本文探討傅柯《外邊思維》中的書寫哲學,將文學創作比作一場通往經驗邊界的瘋狂呢喃。文章認為,書寫是一種基於虛構的語言實踐,其核心在於不斷地修改與重複,既是消抹主體,也是複象的再生,並在逼近死亡的邊界時進行抵抗。對話進一步揭示了這種內向性寫作的內在危機,並從「空無」中發現了增生幻象的積極意義,認為《外邊思維》的方法論帶有東方哲學的辯證色彩。
書寫:通往瘋狂與呢喃的曲徑
根據傅柯的觀點,文學寫作是一條通向彼端的曲徑,如同穿越黑洞。書寫者透過 瘋狂的呢喃 在這條路上展現語言的力量,其目的可能是:
- 獲得自由: 擺脫論述語言確定性的束縛。
- 消解主體: 弭除主客觀的疆界,讓已逝的經驗重現。
然而,這種再現並非真實。所有透過書寫召喚回來的經驗,都只是在一個充滿鏡像的中介空間裡,無限增殖的 複象。在這個空間裡,語言會折射出奇異的面貌,有時指向外部,有時則返回內部,成為對書寫自身的挖掘。
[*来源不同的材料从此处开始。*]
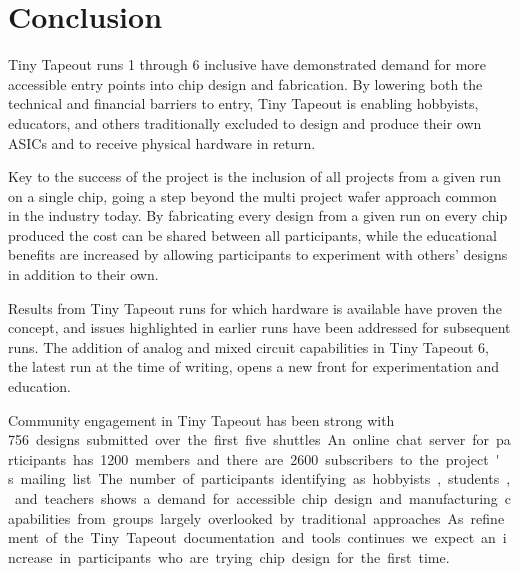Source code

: \section{Conclusion}
\label{sec:conclusion}

Tiny Tapeout runs 1 through 6 inclusive have demonstrated demand for more accessible entry points into chip design and fabrication. By lowering both the technical and financial barriers to entry, Tiny Tapeout is enabling hobbyists, educators, and others traditionally excluded to design and produce their own ASICs and to receive physical hardware in return.

Key to the success of the project is the inclusion of all projects from a given run on a single chip, going a step beyond the multi project wafer approach common in the industry today. By fabricating every design from a given run on every chip produced the cost can be shared between all participants, while the educational benefits are increased by allowing participants to experiment with others' designs in addition to their own.

Results from Tiny Tapeout runs for which hardware is available have proven the concept, and issues highlighted in earlier runs have been addressed for subsequent runs. The addition of analog and mixed circuit capabilities in Tiny Tapeout 6, the latest run at the time of writing, opens a new front for experimentation and education.

Community engagement in Tiny Tapeout has been strong with \qty{756} designs submitted over the first five shuttles. An online chat server for participants has \qty{1200} members and there are \qty{2600} subscribers to the project's mailing list.

The number of participants identifying as hobbyists, students, and teachers shows a demand for accessible chip design and manufacturing capabilities from groups largely overlooked by traditional approaches. As refinement of the Tiny Tapeout documentation and tools continues we expect an increase in participants who are trying chip design for the first time.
因此,所有文學作品(小說、散文、詩)在某種程度上都可以被視為是虛構的:再現真實,僅是一種對世界的瘋狂譫妄。
語言的空洞與修改的核心
書寫者時常會感到語言的空洞與創作的無力,甚至將其歸咎於經驗的匱乏。書寫行為有時像一把火,燒毀了所有經驗,只剩下陳詞濫調的灰燼。
然而,傅柯提供了另一種視角。他認為,現代文學書寫的資源不再是神聖話語或傳統,它恰恰 源自於一種空無。
- 書寫的核心是修改: 如果書寫是對經驗的追尋,而經驗在被寫下的瞬間就已逸失,那麼不斷地擦拭、塗改、重複,才是書寫的真正核心。
- 重複並非掏空: 這種無止境的重複,不是自我消耗,而是 複象的生產。它需要透過「消抹」來騰出新的空間,再將語言自我繁衍出的記憶碎片重新吸納進去。
所謂「文學經驗」其實就是「沒有我」的「我的意識」,因為文學經驗的對象正是經驗的極限本身……它不是澈底的死亡……只能永遠逼近死亡這界限。
這其中存在一個悖論:書寫在將主體帶向死亡邊界的同時,主體又必須盡力抵抗真正的死亡。
灰塵的隱喻:無盡的重複與抗爭
對房間中灰塵的困擾,可以作為書寫狀態的一種隱喻。
- 灰塵無法根除: 灰塵部分來源於自身(如皮膚細胞),因此永遠無法被徹底清除。
- 擦拭是永無止境的實踐: 擦拭灰塵的行為,就像在舊骨架上長出新肉,然後又被剔除,形成一個循環往復的莫比烏斯環。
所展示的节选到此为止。